Das Ergebnis der Wiener Wahlen ist sicher nicht nach jedermanns Geschmack. Die bekannten Berufspropheten, die regelmäßig in Funk und Fernsehen vorgeben, uns die Welt erklären zu können, haben wieder einmal versagt. Von ähnlicher Qualität scheinen auch jene Politikerinnen zu sein, die zwar nicht wissen, wie es weitergehen soll, außer dass es anders sein soll, dafür aber schon die richtigen Leute haben. Und diese auch gleich installieren.
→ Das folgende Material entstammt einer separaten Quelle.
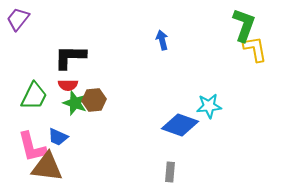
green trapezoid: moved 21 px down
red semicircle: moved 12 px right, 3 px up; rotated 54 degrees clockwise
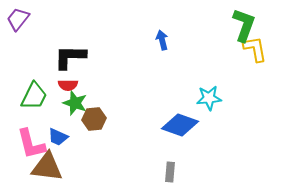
brown hexagon: moved 19 px down
cyan star: moved 8 px up
pink L-shape: moved 1 px left, 3 px up
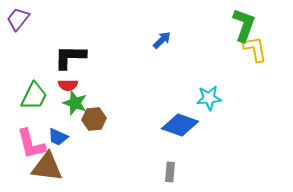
blue arrow: rotated 60 degrees clockwise
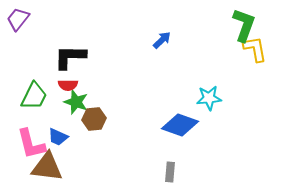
green star: moved 1 px right, 1 px up
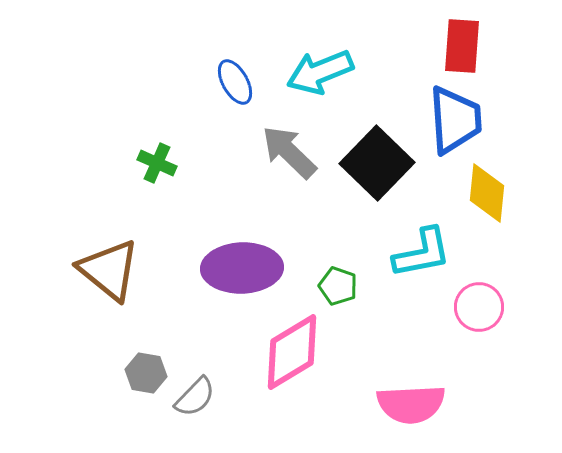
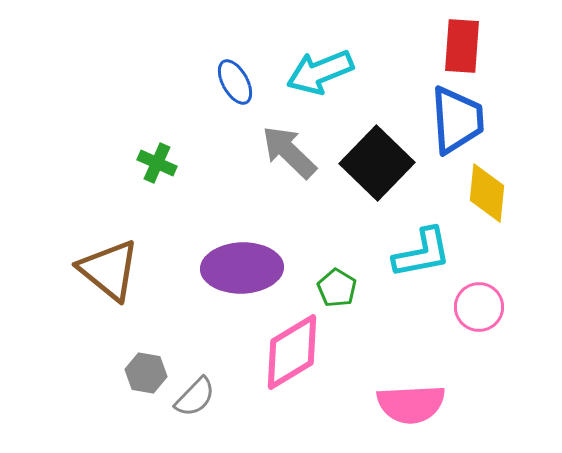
blue trapezoid: moved 2 px right
green pentagon: moved 1 px left, 2 px down; rotated 12 degrees clockwise
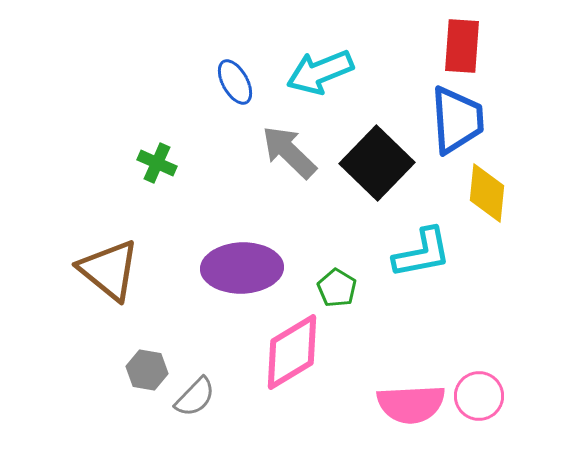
pink circle: moved 89 px down
gray hexagon: moved 1 px right, 3 px up
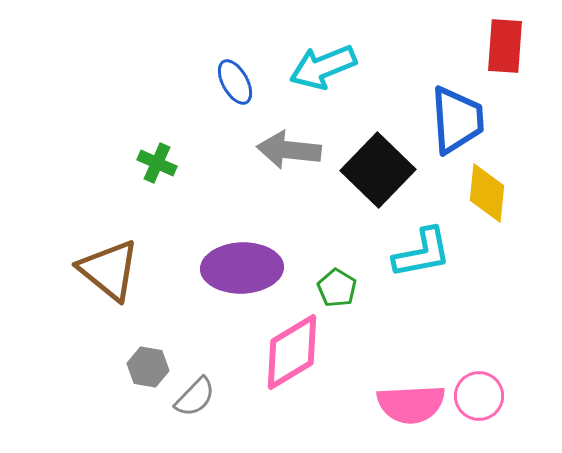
red rectangle: moved 43 px right
cyan arrow: moved 3 px right, 5 px up
gray arrow: moved 2 px up; rotated 38 degrees counterclockwise
black square: moved 1 px right, 7 px down
gray hexagon: moved 1 px right, 3 px up
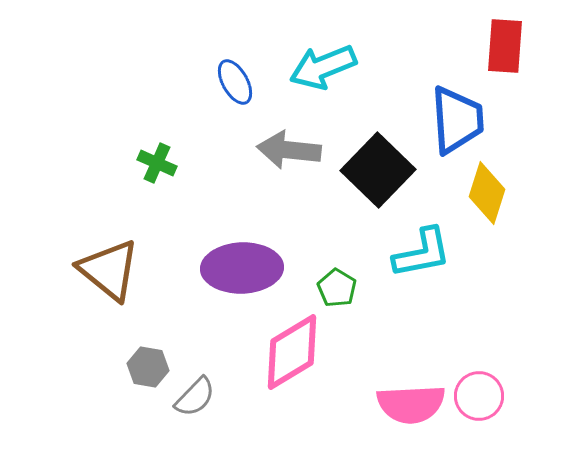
yellow diamond: rotated 12 degrees clockwise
Andere, nicht in einer Position, um über die Besetzung von Funktionen entscheiden zu können, gefallen sich im Sammeln von Unterschriften gegen ihnen missliebige Politikerinnen. Dabei wäre jetzt doch die Zeit gekommen, um mit dem Analysieren zu beginnen, um nachzudenken, und um all die jahrelang gedroschenen Phrasen endlich zu entsorgen. Fred Sinowatz hatte doch recht. „Es ist alles sehr kompliziert“ sollte endlich als eine der klügsten Aussagen eines Politikers gewürdigt werden.
Positiver Ansatz wäre auch, Wählerinnen nicht für dumm oder undankbar oder blind zu halten. Das oft gehörte „Es muss sich was ändern“ ist Ausdruck einer unbestimmten und dennoch sehr realen Unsicherheit und der daraus resultierenden Angst. Wenn in Wien trotz aller Bemühungen der Stadtverwaltung, Arbeitsplätze zu sichern, dies nicht gelingt, und zwar schon lange bevor die Flüchtlingswelle einsetzte (!), dann stimmt vielleicht in unserem Gesellschafts- und Wirtschaftssystem etwas nicht. Das lässt sich auch durch eine verbesserte Information nicht beheben. Auch nicht durch die Errichtung von Zäunen an den Grenzen, weder um Österreich noch um Wien. Wer dies wider besseren Wissens behauptet, macht sich der Verhetzung schuldig. „Unser Ziel war nicht zu informieren, sondern anzuspornen, anzufeuern, anzutreiben“ schrieb ein gewisser Dr. Joseph Goebbels schon 1932 in seinem „Kampf um Berlin“ im Kapitel Angriff auf Seite 188. 70 Jahre nach dem Ende der dadurch verursachten größten Katastrophe, die die Menschheit je erlebte, sollten Anhänger einer solchen Geisteshaltung weder in Wien noch in Oberösterreich noch im Burgenland noch im Bund als Koalitionspartner auch nur in Erwägung gezogen werden.
In einer Zeit der weltweiten Wirtschafts- und Umweltkrisen und immer neuer Kriege und zusammenbrechender Staaten sollten wir in Österreich anfangen zu überlegen, welche Konsequenzen daraus zu ziehen sind. Wir sind noch nicht am Verhungern und wenn sich statt jährlich drei nur zwei Urlaubsreisen rund um den halben Erdball ausgehen sollten, wird man lernen müssen, damit zu leben. Es sage niemand, auf das kleine Österreich höre niemand. Bruno Kreisky hat bewiesen, dass nicht immer die Größe des Landes entscheidend ist, sondern es auch von der Qualität der Überlegungen und Lösungsvorschläge abhängt. Auch wenn man dabei manchmal bei vermeintlich guten Freunden aneckt.